* Given passage
*** Block opens ***
Objectives: To explore potentials of collaborative learning of problem-based learning, its effects in promoting higher-order thinking, improved learning and skills development in Nigerian chemistry students.

Methods/Statistical analysis: This study adopted a qualitative method with an exploratory design. Two teachers and ten chemistry students (average age of 18) were selected purposefully from one Senior Secondary school (10 grade) in Yola, Nigeria as participants. The students went through four weeks of learning process using problem-based learning module. Data was collected through observations and student focus group interviews after the learning sessions. The data was transcribed, triangulated and analyzed based on content analysis.
*** Block closes ***
* Activity 1
For each statement, say whether it agrees with the study summary. Answer yes or no, and quote the deciding words from the study summary. (a) The study used a quantitative method. (b) The students learned for four weeks with a problem-based learning module. (c) Data was collected through written questionnaires.
* Activity 2
According to the study summary, how many teachers were selected as participants?
* Activity 3
Rewrite the study summary from "Objectives: To explore" to "Nigerian chemistry students.", swapping "chemistry" for "physics".
The material that comes after this point is from a separate source.

* Data below
*** Block opens ***
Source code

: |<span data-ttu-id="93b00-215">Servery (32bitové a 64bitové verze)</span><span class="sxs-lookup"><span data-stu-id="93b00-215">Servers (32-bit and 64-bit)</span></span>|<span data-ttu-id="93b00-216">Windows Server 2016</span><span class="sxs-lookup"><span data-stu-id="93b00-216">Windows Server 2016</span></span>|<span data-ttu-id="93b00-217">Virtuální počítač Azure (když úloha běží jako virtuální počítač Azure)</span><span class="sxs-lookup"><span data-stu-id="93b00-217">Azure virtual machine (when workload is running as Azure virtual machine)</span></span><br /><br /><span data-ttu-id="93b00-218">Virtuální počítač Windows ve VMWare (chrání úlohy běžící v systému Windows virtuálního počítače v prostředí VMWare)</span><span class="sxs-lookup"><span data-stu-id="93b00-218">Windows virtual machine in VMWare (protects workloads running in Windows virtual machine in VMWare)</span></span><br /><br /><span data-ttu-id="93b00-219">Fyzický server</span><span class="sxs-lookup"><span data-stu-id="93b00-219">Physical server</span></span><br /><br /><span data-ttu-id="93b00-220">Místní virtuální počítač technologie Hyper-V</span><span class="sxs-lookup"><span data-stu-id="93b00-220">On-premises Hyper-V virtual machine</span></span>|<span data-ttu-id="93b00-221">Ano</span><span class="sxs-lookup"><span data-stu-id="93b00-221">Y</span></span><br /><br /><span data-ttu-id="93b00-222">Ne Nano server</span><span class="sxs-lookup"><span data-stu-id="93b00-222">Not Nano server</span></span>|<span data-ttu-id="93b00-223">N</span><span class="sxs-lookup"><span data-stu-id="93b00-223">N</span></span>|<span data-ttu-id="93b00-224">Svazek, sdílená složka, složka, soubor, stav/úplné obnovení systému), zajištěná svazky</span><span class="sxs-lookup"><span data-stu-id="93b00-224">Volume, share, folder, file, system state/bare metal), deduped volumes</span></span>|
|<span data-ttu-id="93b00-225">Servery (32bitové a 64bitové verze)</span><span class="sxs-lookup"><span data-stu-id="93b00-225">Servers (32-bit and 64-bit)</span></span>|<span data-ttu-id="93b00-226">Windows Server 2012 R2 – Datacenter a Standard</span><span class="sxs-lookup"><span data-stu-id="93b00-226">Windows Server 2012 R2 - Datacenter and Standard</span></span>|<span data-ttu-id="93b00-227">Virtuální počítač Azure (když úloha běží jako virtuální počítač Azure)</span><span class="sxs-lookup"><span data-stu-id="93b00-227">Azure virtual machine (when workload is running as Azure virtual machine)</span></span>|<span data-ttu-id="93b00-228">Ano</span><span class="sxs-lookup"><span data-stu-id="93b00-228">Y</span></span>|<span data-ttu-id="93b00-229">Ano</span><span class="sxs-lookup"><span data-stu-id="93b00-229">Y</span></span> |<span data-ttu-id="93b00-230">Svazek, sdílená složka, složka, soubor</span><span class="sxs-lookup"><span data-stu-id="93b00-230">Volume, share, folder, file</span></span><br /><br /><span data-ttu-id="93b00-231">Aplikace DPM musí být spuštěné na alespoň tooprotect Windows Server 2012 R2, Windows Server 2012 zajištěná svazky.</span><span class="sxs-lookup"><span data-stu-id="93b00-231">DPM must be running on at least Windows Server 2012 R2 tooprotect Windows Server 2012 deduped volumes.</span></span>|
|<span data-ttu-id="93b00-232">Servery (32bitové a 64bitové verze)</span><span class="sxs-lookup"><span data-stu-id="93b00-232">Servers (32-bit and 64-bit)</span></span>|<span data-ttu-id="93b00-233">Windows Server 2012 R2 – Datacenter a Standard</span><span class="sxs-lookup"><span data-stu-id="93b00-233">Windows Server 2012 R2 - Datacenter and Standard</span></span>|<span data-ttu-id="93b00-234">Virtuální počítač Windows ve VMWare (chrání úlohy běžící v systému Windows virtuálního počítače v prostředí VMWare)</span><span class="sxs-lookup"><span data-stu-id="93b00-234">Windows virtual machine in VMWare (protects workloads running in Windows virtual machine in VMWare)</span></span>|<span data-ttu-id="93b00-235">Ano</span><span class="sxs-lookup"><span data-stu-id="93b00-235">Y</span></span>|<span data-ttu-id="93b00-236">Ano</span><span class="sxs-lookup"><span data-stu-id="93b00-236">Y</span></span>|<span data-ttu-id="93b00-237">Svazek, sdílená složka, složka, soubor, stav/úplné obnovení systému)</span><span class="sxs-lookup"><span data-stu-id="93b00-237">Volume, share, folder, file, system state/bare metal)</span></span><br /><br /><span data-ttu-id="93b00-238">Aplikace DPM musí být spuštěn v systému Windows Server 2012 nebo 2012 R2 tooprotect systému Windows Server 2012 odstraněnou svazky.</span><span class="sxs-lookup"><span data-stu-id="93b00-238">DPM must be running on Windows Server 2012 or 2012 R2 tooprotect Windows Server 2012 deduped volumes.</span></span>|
*** Block closes ***
* Exercise result 1
(a) No: "This study adopted a qualitative method with an exploratory design."
(b) Yes: "The students went through four weeks of learning process using problem-based learning module."
(c) No: "Data was collected through observations and student focus group interviews after the learning sessions."

* Exercise result 2
Two teachers were selected.

* Exercise result 3
Objectives: To explore potentials of collaborative learning of problem-based learning, its effects in promoting higher-order thinking, improved learning and skills development in Nigerian physics students.